[Work instructions]
Using the mathematics excerpt below, decide whether each statement agrees with it: (a) Section 3 gives the proof of the main results; (b) condition (F3) is stronger than the Ambrosetti-Rabinowitz condition; (c) the embedding of X into the L^r spaces is described as compact. Answer yes or no for each, quoting the deciding words of the excerpt.

======== Extracted text ========

Theorem 1.1 extends the perturbation h in [19] to the case \(\lambda h(x)|u|^{p-2}u\) and (F3) is weaker than the Ambrosetti-Rabinowitz condition. Moreover, our f is allowed to be asymptotically linear at infinity when \(k=1\), which is not the same as that in [20], where they need \(\limsup_{s\rightarrow0^{+}}\frac {f(x,s)}{s}<\liminf_{s\rightarrow+\infty}\frac{f(x,s)}{s}\).

The paper is organized as follows. In Section 2, we present some preliminaries. In Section 3, we give the proof of our main results.

2 Preliminaries

In order to prove our main results, we first give some properties of space X on which the variational setting for problem (1.1) is defined. Let

$$H=H^{\alpha} \bigl(\mathbb{R}^{N} \bigr):= \biggl\{ u\in L^{2} \bigl(\mathbb{R}^{N} \bigr):\int_{\mathbb {R}^{N}} \int_{\mathbb{R}^{N}}\frac{|u(x)-u(z)|^{2}}{|x-z|^{N+2\alpha }}\,dx\,dz< \infty \biggr\} $$

with the inner product and the norm

$$\langle u,v\rangle_{H}=\int_{\mathbb{R}^{N}}\int _{\mathbb{R}^{N}}\frac {[u(x)-u(z)][v(x)-v(z)]}{|x-z|^{N+2\alpha}}\,dx\,dz+\int_{\mathbb {R}^{N}}u(x)v(x)\,dx,\quad \|u\|_{H}=\langle u,u\rangle_{H}^{\frac{1}{2}}. $$

Letting

$$X= \biggl\{ u\in H^{\alpha} \bigl(\mathbb{R}^{N} \bigr):\int _{\mathbb{R}^{N}}\int_{\mathbb{R}^{N}} \frac{|u(x)-u(z)|^{2}}{|x-z|^{N+2\alpha}}\,dx\,dz +\int _{\mathbb{R}^{N}}V(x)u^{2}(x)\,dx< +\infty \biggr\} , $$

then X is a Hilbert space with the inner product

$$\langle u,v\rangle=\int_{\mathbb{R}^{N}}\int_{\mathbb{R}^{N}} \frac {[u(x)-u(z)][v(x)-v(z)]}{|x-z|^{N+2\alpha}}\,dx\,dz+\int_{\mathbb {R}^{N}}V(x)u(x)v(x)\,dx $$

and the corresponding norm \(\|u\|^{2}=\langle u,u\rangle\). Note that

$$X\subset H^{\alpha} \bigl(\mathbb{R}^{N} \bigr) $$

and

$$X\subset L^{r} \bigl(\mathbb{R}^{N} \bigr) $$

for all \(r\in[2,2_{\alpha}^{\ast}]\) with the embedding being continuous. It is easy to get the following lemma.

======== Source data ========

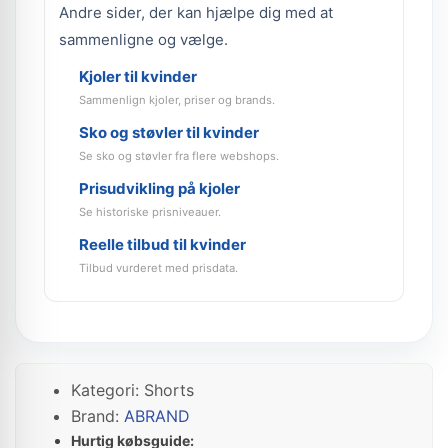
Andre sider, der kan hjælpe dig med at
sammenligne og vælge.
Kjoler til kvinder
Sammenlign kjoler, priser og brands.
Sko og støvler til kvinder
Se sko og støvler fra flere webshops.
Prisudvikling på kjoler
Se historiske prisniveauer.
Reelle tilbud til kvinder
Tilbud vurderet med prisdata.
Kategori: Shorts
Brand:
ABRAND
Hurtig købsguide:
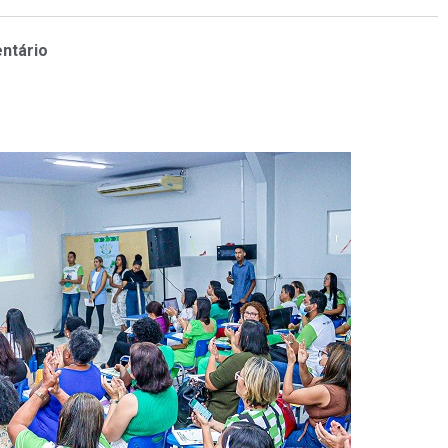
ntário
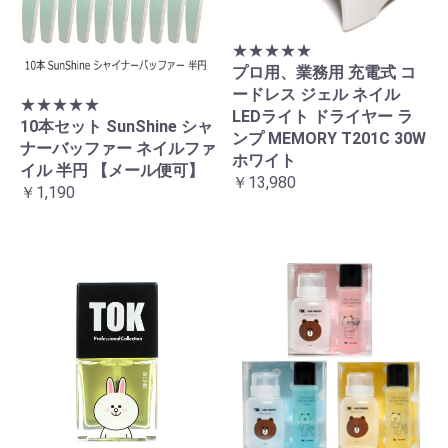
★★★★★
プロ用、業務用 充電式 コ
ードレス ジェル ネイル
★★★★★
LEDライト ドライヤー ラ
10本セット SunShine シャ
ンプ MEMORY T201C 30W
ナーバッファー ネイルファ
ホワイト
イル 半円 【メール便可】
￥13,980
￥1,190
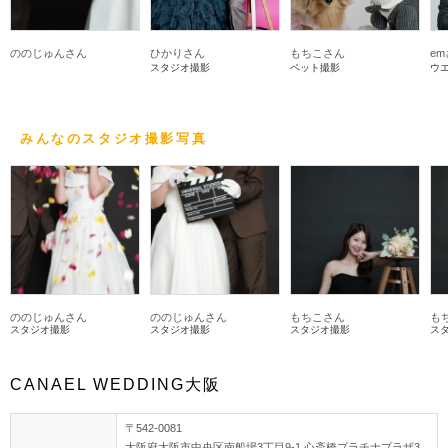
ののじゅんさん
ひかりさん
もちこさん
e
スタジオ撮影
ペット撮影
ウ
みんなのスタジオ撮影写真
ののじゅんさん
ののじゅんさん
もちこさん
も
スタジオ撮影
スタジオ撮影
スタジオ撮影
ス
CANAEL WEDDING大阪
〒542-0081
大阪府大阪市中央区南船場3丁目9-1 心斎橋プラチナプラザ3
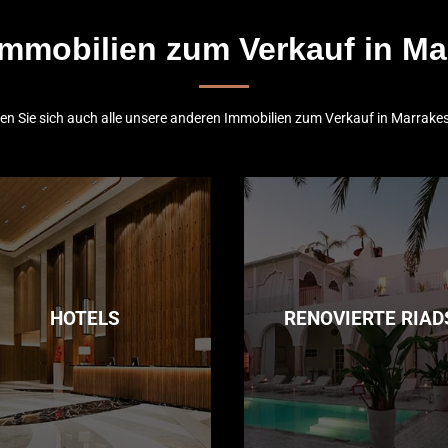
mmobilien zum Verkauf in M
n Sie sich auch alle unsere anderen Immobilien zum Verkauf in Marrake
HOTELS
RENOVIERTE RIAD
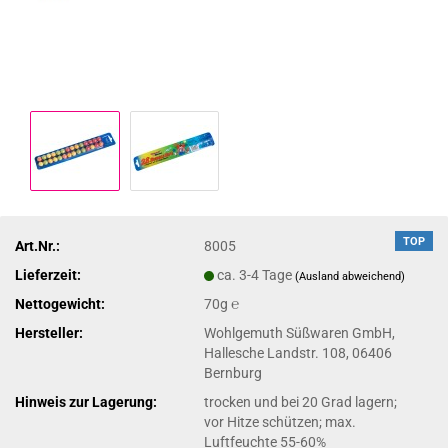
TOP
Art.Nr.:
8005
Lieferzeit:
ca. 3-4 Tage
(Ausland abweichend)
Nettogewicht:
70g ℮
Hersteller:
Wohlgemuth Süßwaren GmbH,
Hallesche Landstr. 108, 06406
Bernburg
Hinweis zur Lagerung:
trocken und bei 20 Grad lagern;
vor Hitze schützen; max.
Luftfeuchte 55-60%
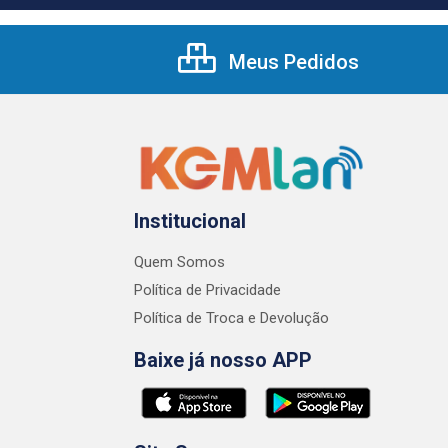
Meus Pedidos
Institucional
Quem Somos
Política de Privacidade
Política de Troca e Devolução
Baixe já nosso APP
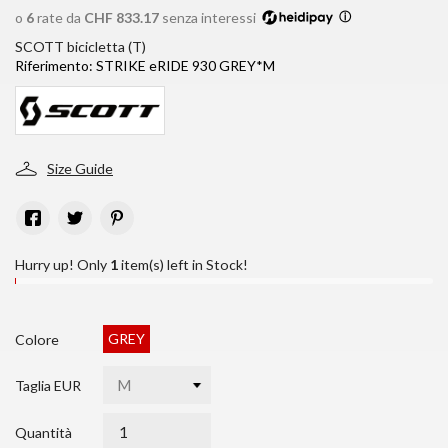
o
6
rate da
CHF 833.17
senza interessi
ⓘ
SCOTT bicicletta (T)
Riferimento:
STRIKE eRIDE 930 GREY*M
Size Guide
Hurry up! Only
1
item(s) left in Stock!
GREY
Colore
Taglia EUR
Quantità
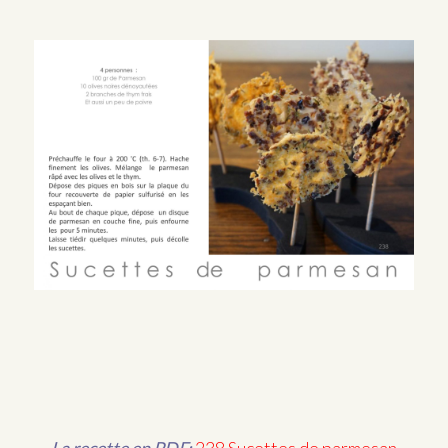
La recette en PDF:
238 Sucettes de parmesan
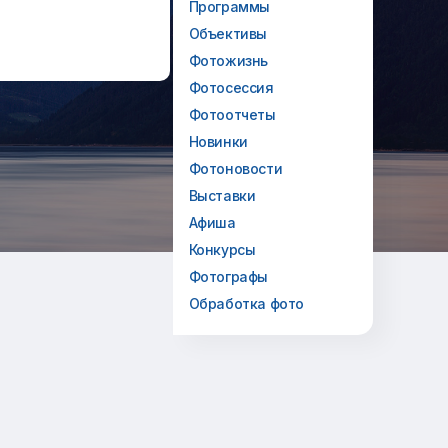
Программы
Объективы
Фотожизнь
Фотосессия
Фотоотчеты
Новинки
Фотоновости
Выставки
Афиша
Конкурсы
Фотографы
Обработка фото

========

[Written response]
(a) Yes: "In Section 3, we give the proof of our main results."
(b) No: "(F3) is weaker than the Ambrosetti-Rabinowitz condition"
(c) No: "with the embedding being continuous"